**TEXTE**
Les Rencontres d’Arles 2015 – Premières impressions

Après le marathon  de la semaine d’ouverture, voici nos premières impressions sur ces Rencontres 2015.
Globalement l’ambiance de ces « nouvelles » Rencontres 2015, sous la direction de Sam Stourdzé, se déroulent dans une ambiance apaisée. Les liens avec la ville et les autres institutions, en particulier la Fondation Luma, semblent à la fois plus simples et plus fructueuses. L’organisation le même soir de la Nuit de l’Année et  de la Nuit de la Roquette montre la volonté de renforcer les liens avec la ville. Cette initiative aura été l’occasion de découvrir la friche industrielle des Papeteries Etienne à Trinquetaille, de l’autre côté du Rhône, face au Musée Départemental  Arles Antiques. Ce site devrait être investi par les Rencontres 2016 à la place des Ateliers qui seront alors entièrement occupés par la Fondation Luma. Pour les années suivantes, l’avenir reste encore incertain, mais la volonté affirmée par Sam Stourdzé et ses interlocuteurs conduiront certainement à offrir aux Rencontres la visibilité sur le moyen terme souhaitée par son directeur.

**JEU D'ENTRÉES**

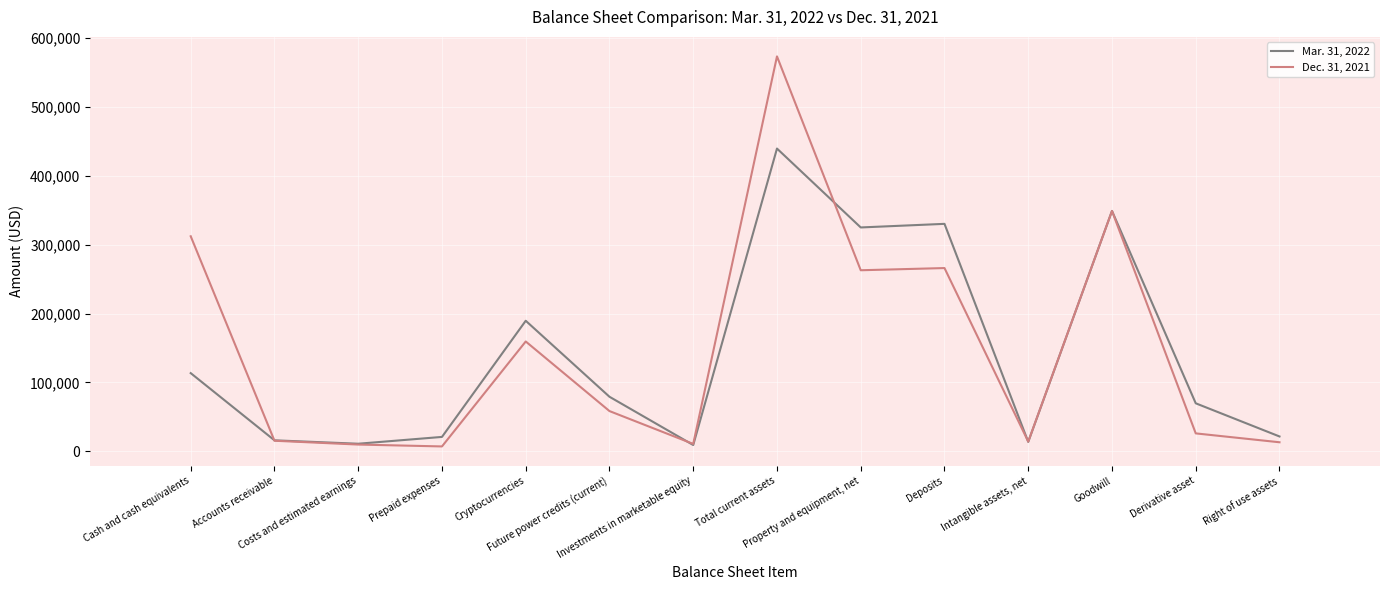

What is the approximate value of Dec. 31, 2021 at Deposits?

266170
==
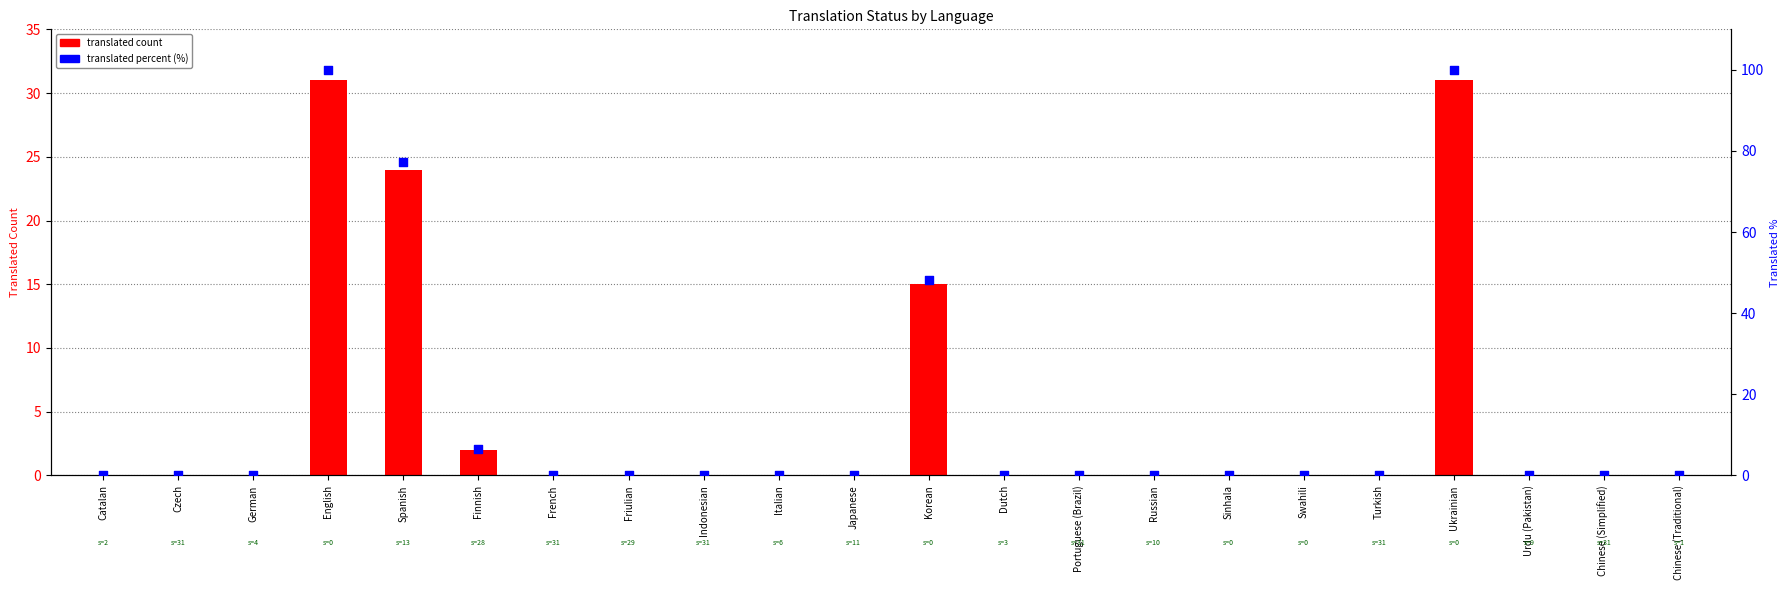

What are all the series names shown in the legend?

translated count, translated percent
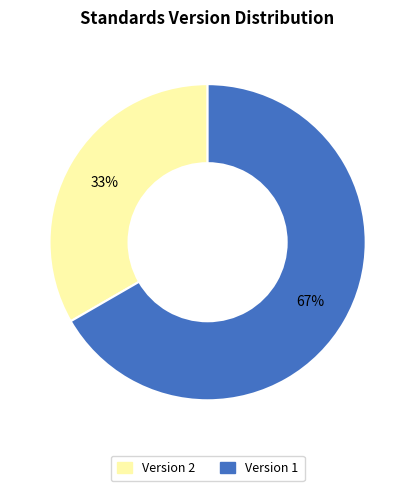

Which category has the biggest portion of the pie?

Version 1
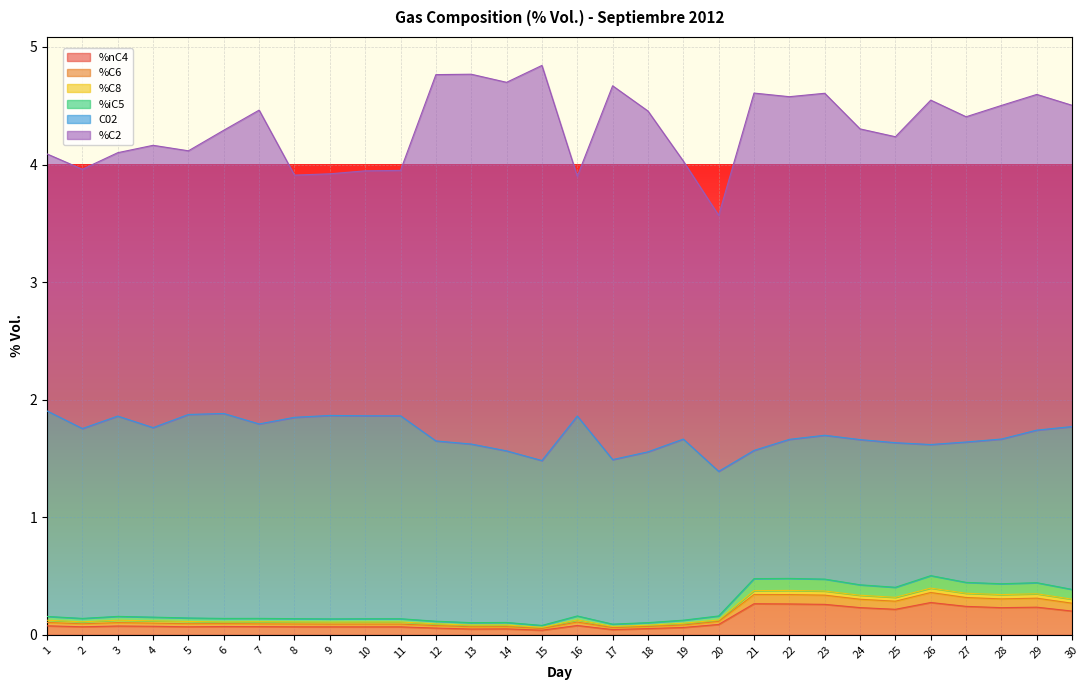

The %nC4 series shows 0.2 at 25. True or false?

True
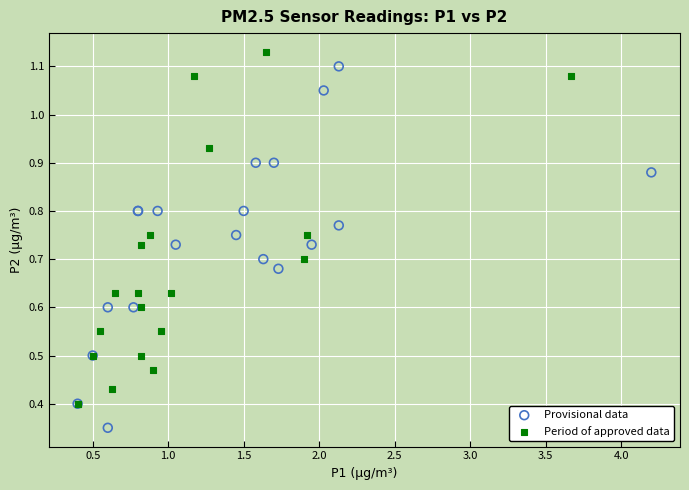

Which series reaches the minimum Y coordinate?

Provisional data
---
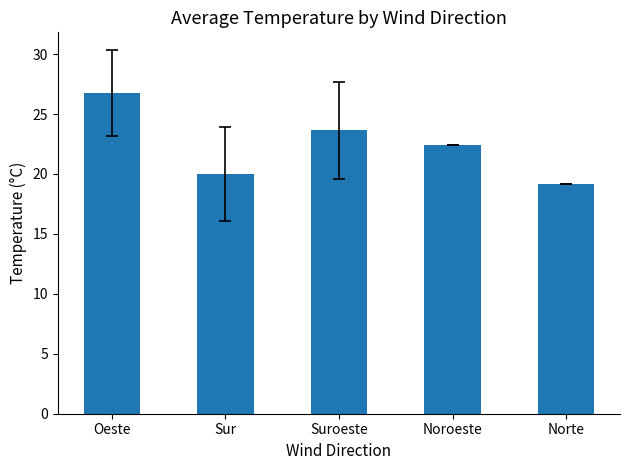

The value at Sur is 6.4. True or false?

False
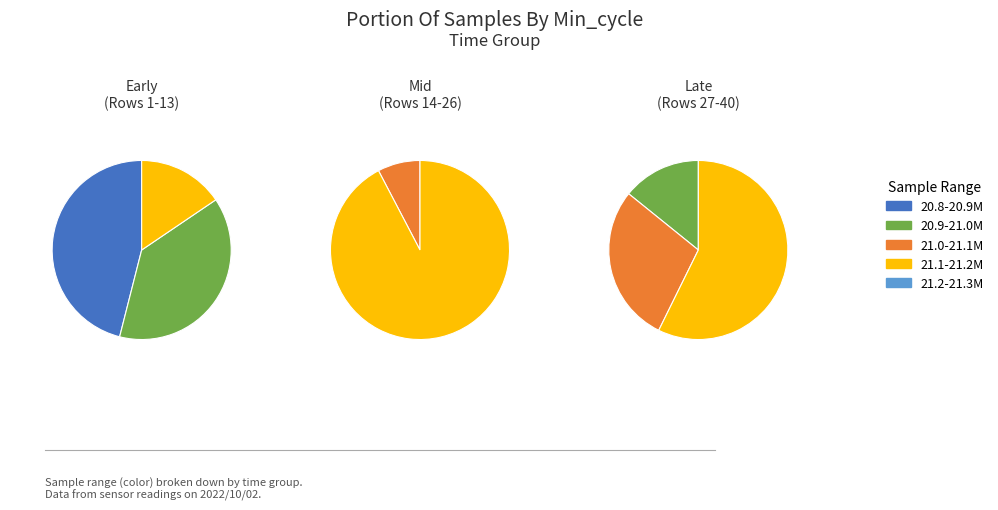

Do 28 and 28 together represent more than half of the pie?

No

**CONSIGNE**
Veuillez recopier le passage du texte sur les Rencontres d'Arles qui va de « Les Rencontres d’Arles » jusqu'à « ces Rencontres 2015. ». Les entrées constituent un matériau distinct du texte sur les Rencontres d'Arles.

**RÉPONSE**
Les Rencontres d’Arles 2015 – Premières impressions

Après le marathon  de la semaine d’ouverture, voici nos premières impressions sur ces Rencontres 2015.